You want awareness? Here are some things to think about. Autistic people are at extremely high risk for unemployment and underemployment. Some of us have a hard time getting jobs or even interviews due to differences in social interaction styles. Others have been shunted into sheltered workshops where they are paid wages that would be illegal if the worker did not have a disability. Some of us have been beaten down by a lifetime of being told we were worthless. When we get a Nickel and Dimed type job, we are grateful, sure it’s the best thing that could have happened.
I stayed at Kmart for fifteen years. I couldn’t imagine my way out, not having gone to college, not having the sorts of skills employers looked for. I never would have lasted so long had it not been for a manager who noticed that I was very efficient at sorting things. She saved me from the sales floor where constant customer interactions threatened to tear me apart, and found me a place in the stockroom where my tasks revolved around organizing and categorizing. While my coworkers haphazardly unpacked items and threw the individual packages on carts, I did my best to make the job of the shelf stocker easier by sorting the many brands of aspirin, ibuprofen, and acetaminophen onto separate shelves of the rolling cart. Lining them up in perfect rows.
In the stockroom, I was in a good position to notice when certain items began to pile up. One summer, there were more than 30 cases of orange and black wrapped peanut butter candy. These were left over from last Halloween, waiting for October to roll around again. Sometimes the overstock wasn't the merchandise manager’s fault. Some special sale items were sent as “general orders” by the home office. People who had never been to our state would make decisions about what we could sell. A lot of this stuff was made of wicker for some reason. It was dusty and it smelled bad. Then there was the “Dollar Days” merchandise. Dollar Days was the big sale that came only 2 or 3 times a year, with lots of things nobody needed priced at 2/$1.00, 3/$1.00, etc.
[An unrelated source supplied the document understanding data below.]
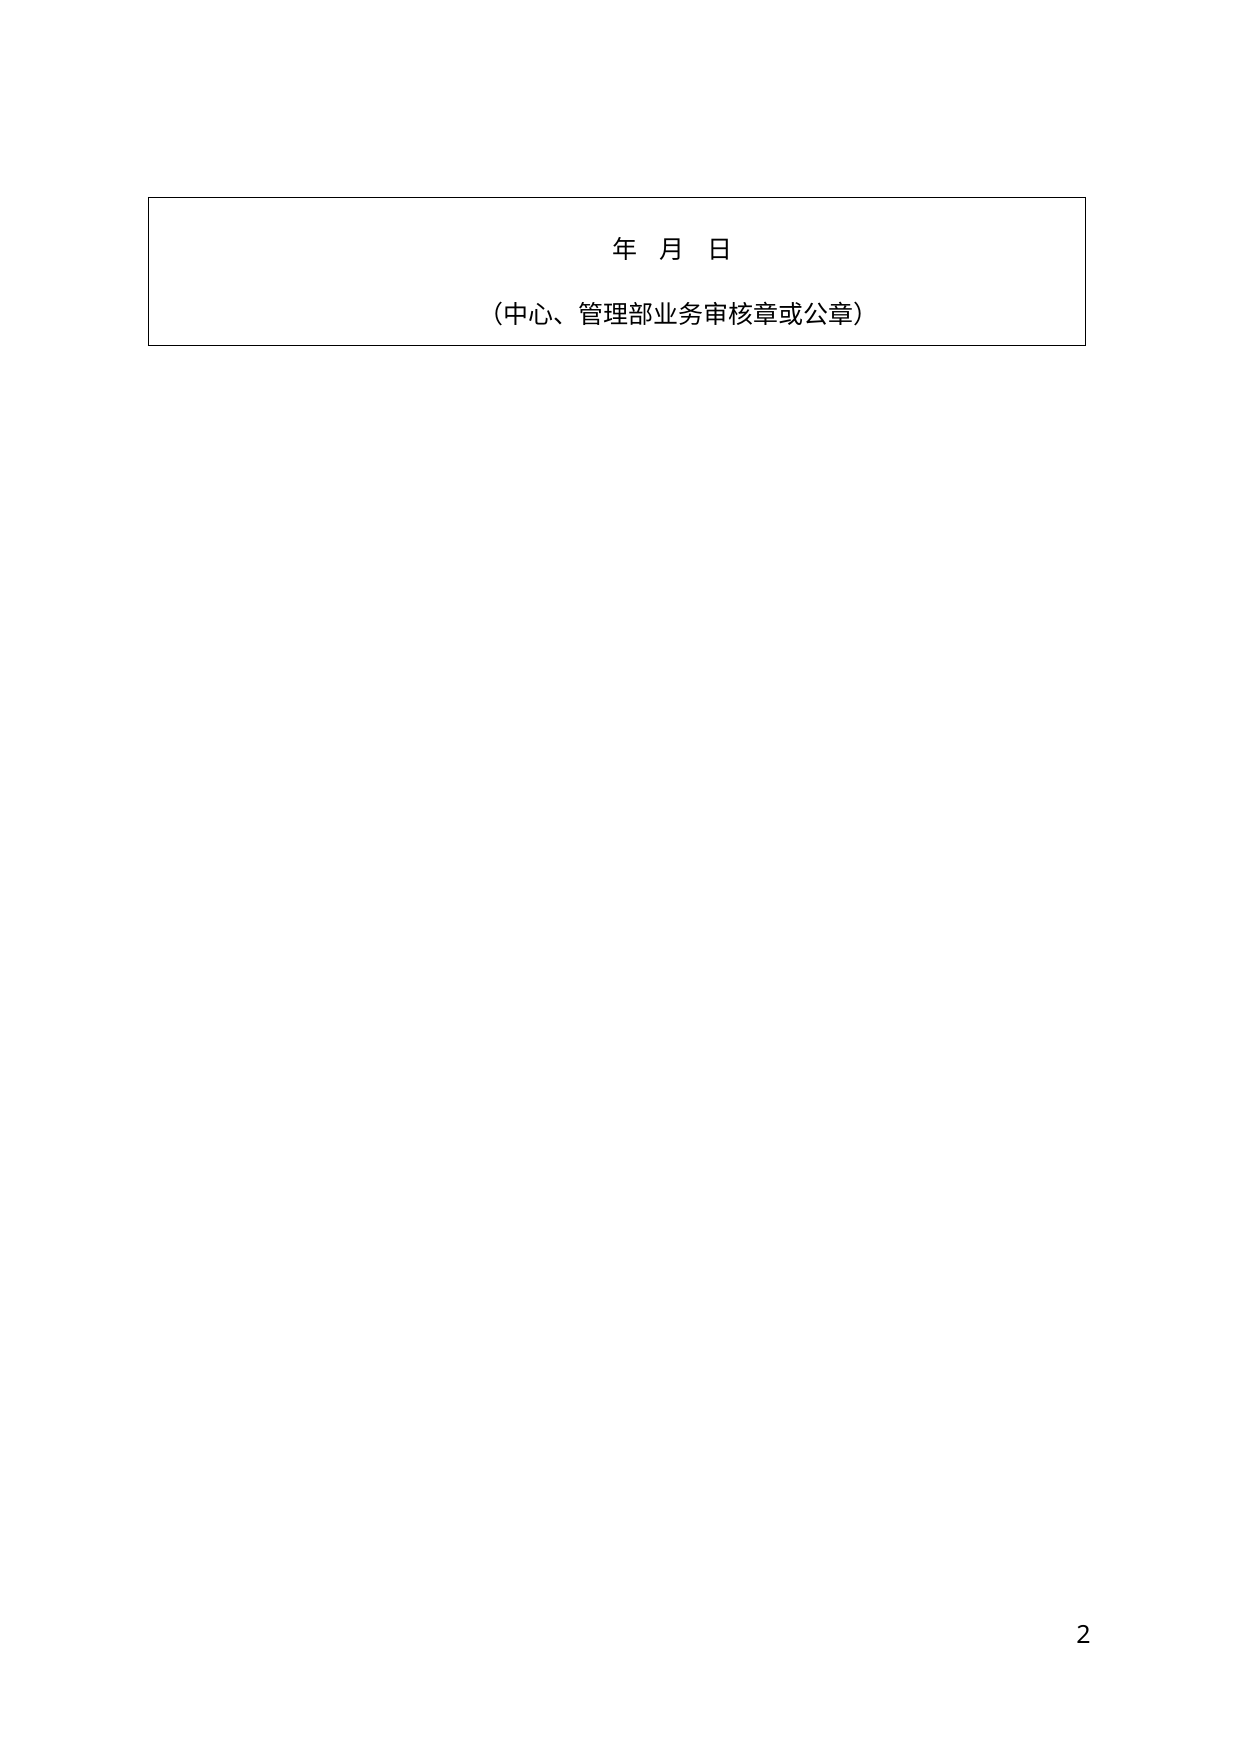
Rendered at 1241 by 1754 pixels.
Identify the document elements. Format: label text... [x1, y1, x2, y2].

table_cell 年 月 日 （中心、管理部业务审核章或公章） [149, 198, 1085, 345]
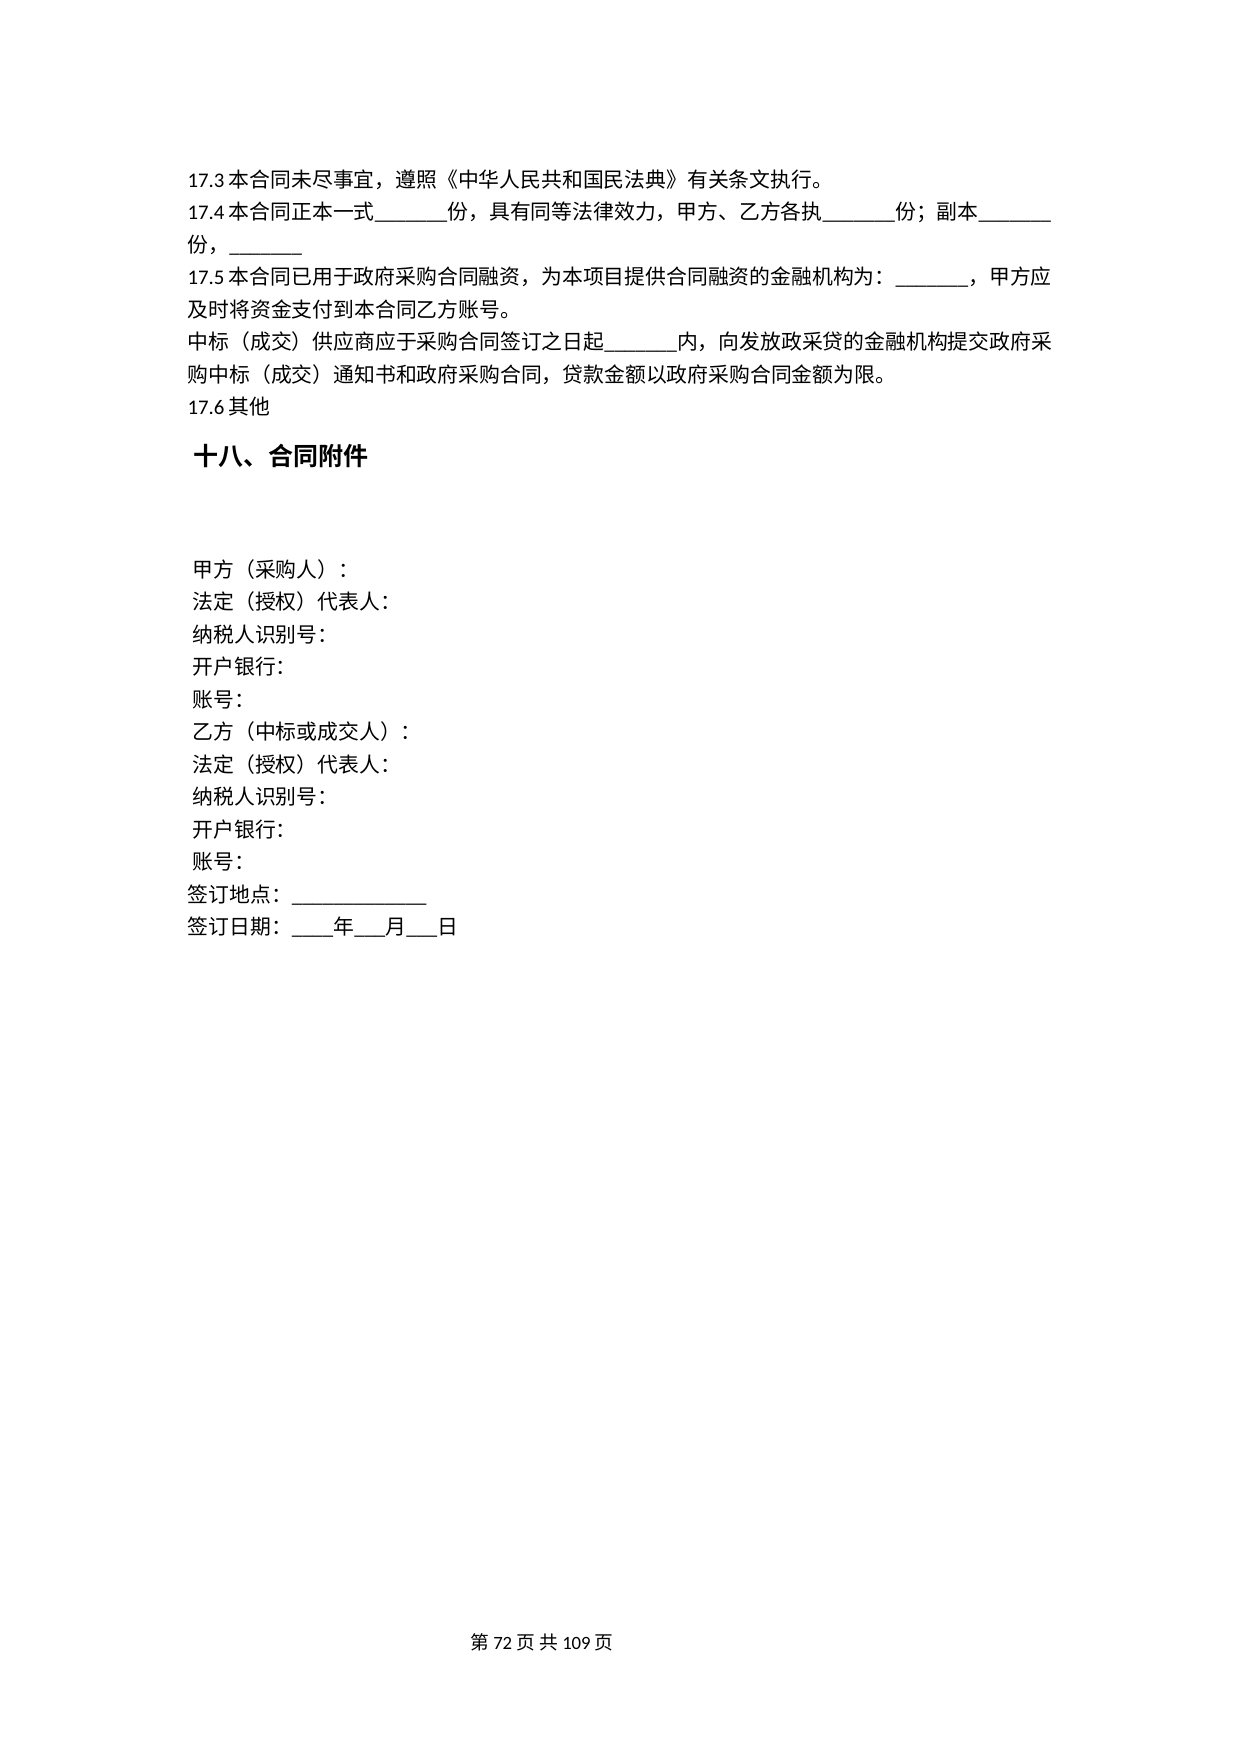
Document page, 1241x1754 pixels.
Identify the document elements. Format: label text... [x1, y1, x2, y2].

text 法定（授权）代表人： [187, 584, 1053, 617]
text 乙方（中标或成交人）： [187, 714, 1053, 747]
text 法定（授权）代表人： [187, 747, 1053, 779]
text 17.5本合同已用于政府采购合同融资，为本项目提供合同融资的金融机构为：_______，甲方应及时将资金支付到本合同乙方账号。 [187, 259, 1053, 324]
text 纳税人识别号： [187, 779, 1053, 812]
text 17.4本合同正本一式_______份，具有同等法律效力，甲方、乙方各执_______份；副本_______份，_______ [187, 194, 1053, 259]
text 签订日期：____年___月___日 [187, 909, 1053, 942]
text 纳税人识别号： [187, 617, 1053, 649]
text 账号： [187, 844, 1053, 877]
text 17.3本合同未尽事宜，遵照《中华人民共和国民法典》有关条文执行。 [187, 162, 1053, 194]
text 账号： [187, 682, 1053, 714]
text 17.6其他 [187, 389, 1053, 422]
text 签订地点：_____________ [187, 877, 1053, 909]
text 中标（成交）供应商应于采购合同签订之日起_______内，向发放政采贷的金融机构提交政府采购中标（成交）通知书和政府采购合同，贷款金额以政府采购合同金额为限。 [187, 324, 1053, 389]
text 十八、合同附件 [187, 422, 1053, 552]
text 开户银行： [187, 812, 1053, 844]
text 开户银行： [187, 649, 1053, 682]
text 甲方（采购人）： [187, 552, 1053, 584]
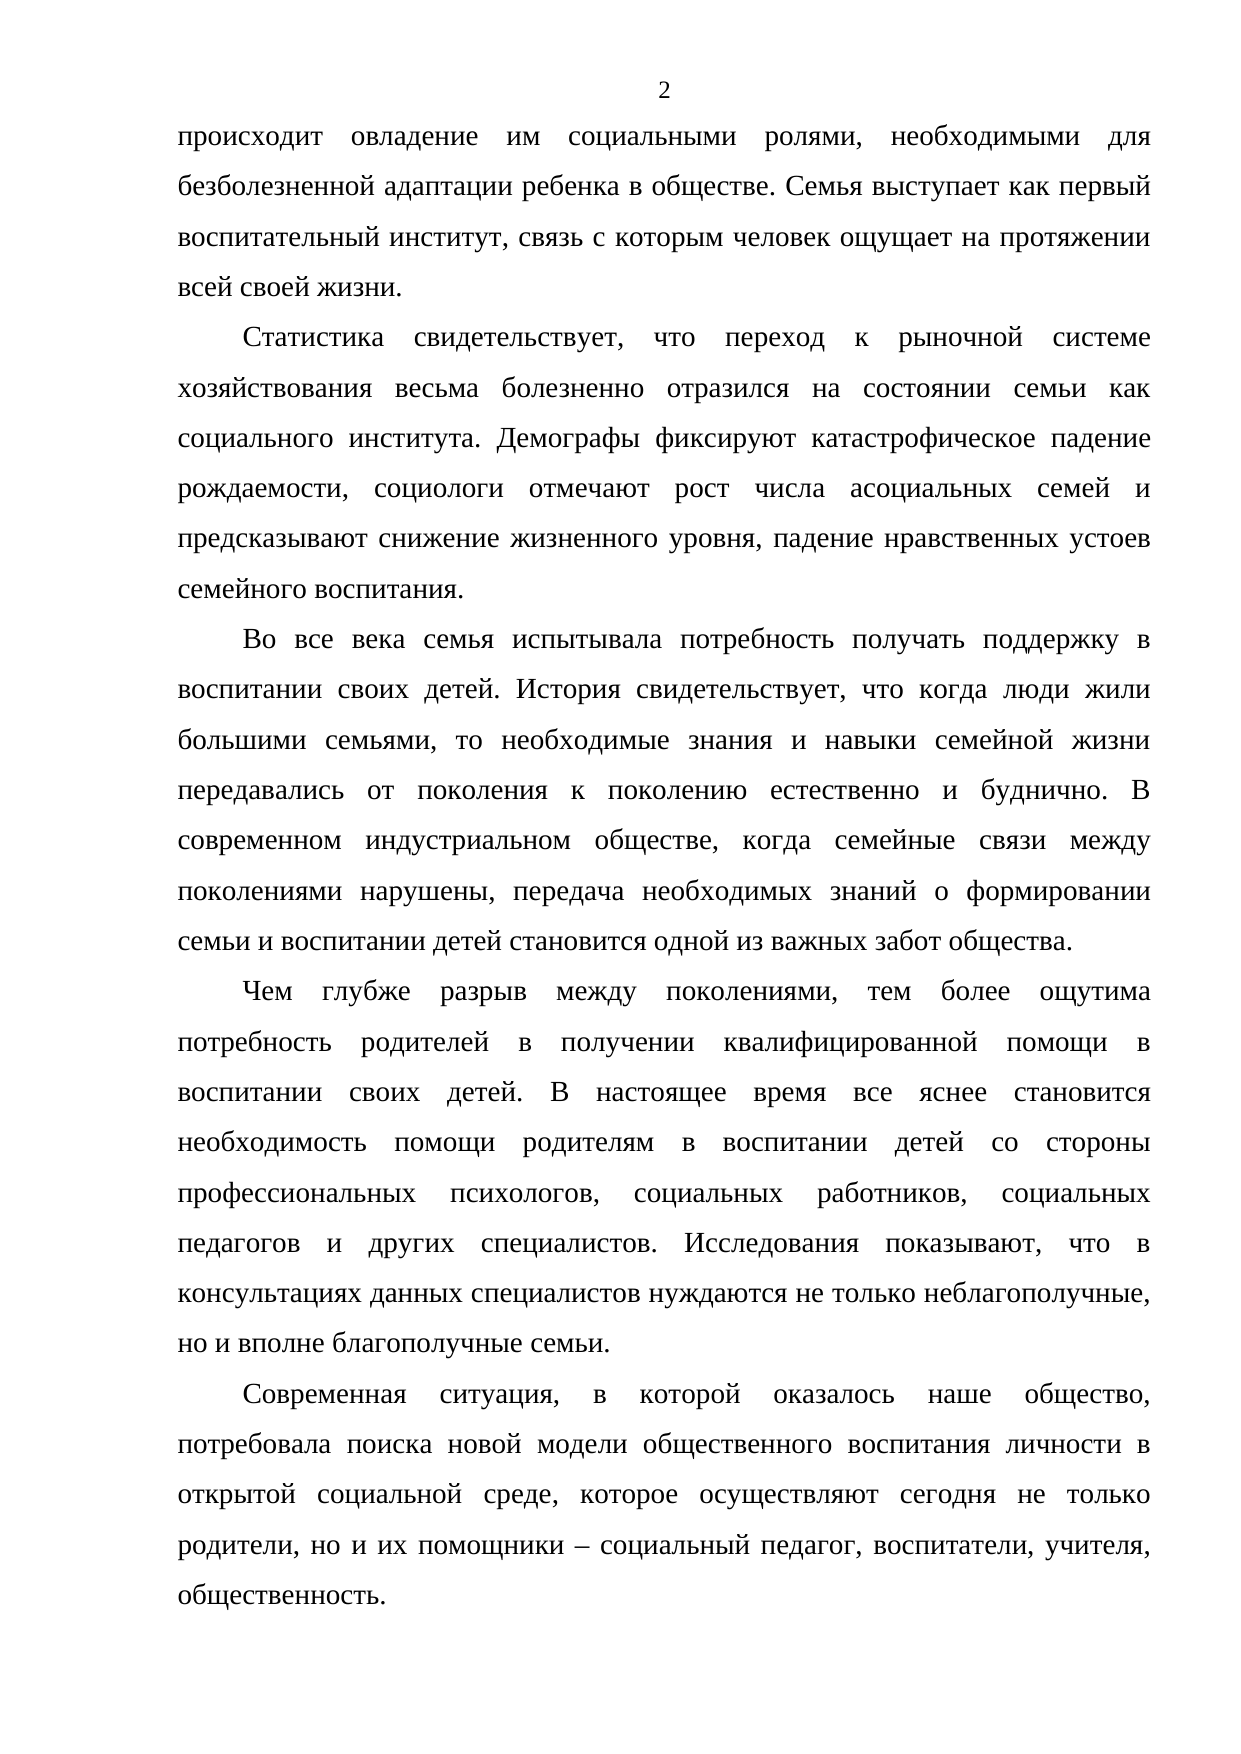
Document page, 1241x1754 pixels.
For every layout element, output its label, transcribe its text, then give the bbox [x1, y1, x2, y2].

text Во все века семья испытывала потребность получать поддержку в воспитании своих детей. История свидетельствует, что когда люди жили большими семьями, то необходимые знания и навыки семейной жизни передавались от поколения к поколению естественно и буднично. В современном индустриальном обществе, когда семейные связи между поколениями нарушены, передача необходимых знаний о формировании семьи и воспитании детей становится одной из важных забот общества. [177, 621, 1152, 957]
text Чем глубже разрыв между поколениями, тем более ощутима потребность родителей в получении квалифицированной помощи в воспитании своих детей. В настоящее время все яснее становится необходимость помощи родителям в воспитании детей со стороны профессиональных психологов, социальных работников, социальных педагогов и других специалистов. Исследования показывают, что в консультациях данных специалистов нуждаются не только неблагополучные, но и вполне благополучные семьи. [177, 973, 1152, 1359]
text Статистика свидетельствует, что переход к рыночной системе хозяйствования весьма болезненно отразился на состоянии семьи как социального института. Демографы фиксируют катастрофическое падение рождаемости, социологи отмечают рост числа асоциальных семей и предсказывают снижение жизненного уровня, падение нравственных устоев семейного воспитания. [177, 319, 1152, 604]
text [177, 118, 1152, 303]
text Современная ситуация, в которой оказалось наше общество, потребовала поиска новой модели общественного воспитания личности в открытой социальной среде, которое осуществляют сегодня не только родители, но и их помощники – социальный педагог, воспитатели, учителя, общественность. [177, 1376, 1152, 1611]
Markup on these items ranged from 25% to 400%. Half of the gadgets and doodads were probably broken and thrown away within a month.
Whenever we had too much of a particular cheap and useless item, an associate would be required to roll out the blue light and announce a surprise sale. There was a strict script for the Blue Light Special: “Attention Kmart shoppers, for the next 15 minutes in aisle X, we are having a Blue Light Special on Y!” Then the light would start to strobe while making a sound like Thing from the Addam’s Family when the mail came, casually putting people at risk of epileptic seizure for the sake of commerce. The clerk would stand by with the pricing gun, ready to label each chosen item at its new temporary price as customers rushed over to see what the fuss was about.
In those years, when Kmart lit it up blue, most people walked away with nothing for something, a scratchy t-shirt, mildewed dish towel, stale candy, a wicker tchotchke. Nothing they wouldn't survive. The excitement of blue lights flashing and other customers swarming must have seemed worth the inevitable letdown when the toy broke on the way home. Everyone who worked there knew that while bargains could sometimes be found at the store, those items that made it to blue light status were well beyond redemption.
The Blue Light Special Autism Speaks (also beyond redemption) will run all through the month of April, is not so harmless. If you go to this sale, the gap between what you are buying and what you meant to purchase will be more extreme. Most people still seem to think they are helping autistic people by supporting these “awareness” efforts. But groups like Autism Speaks have cheapened the very concept of “awareness” to the point that many self-advocates cannot stand to hear the word. Autism Speaks has discounted autistic voices for many years now, refusing to hear us when we have said that their dehumanizing tactics are harming us.
If you go to your local Light it Up Blue event, this will happen: You will feel the rush of excitement that comes from moving in the same direction as the others. You will listen to speeches affirming what you already believe. You will purchase a shirt or a button or something and believe that the profits are going to benefit autistic people. You will feel good about yourself because everyone there will be saying that you are doing it right. Autism Speaks will use the money to finance its next awareness campaign or its next PSA claiming that our existence is tragic, pay its exorbitant salaries, and fund the research they believe will put an end to autistic people. People will continue to look at us with fear and pity. Autistic people will continue to be unemployed or underemployed. The research requested by autistic people will continue to go unfunded. Autistic people will continue to be shocked at the Judge Rotenberg Center. Autistic people will continue to be murdered by their caregivers. Nothing will change.
If you continue to lend your voice to the already huge and powerful and non-autistic run Autism Speaks, the things actually autistic people have to tell you will continue to be shouted over. What we have to say will continue to be ignored because we are so Not Like Your Child, the one who will maybe work at Kmart someday, the one who will struggle so hard to believe they could ever do better.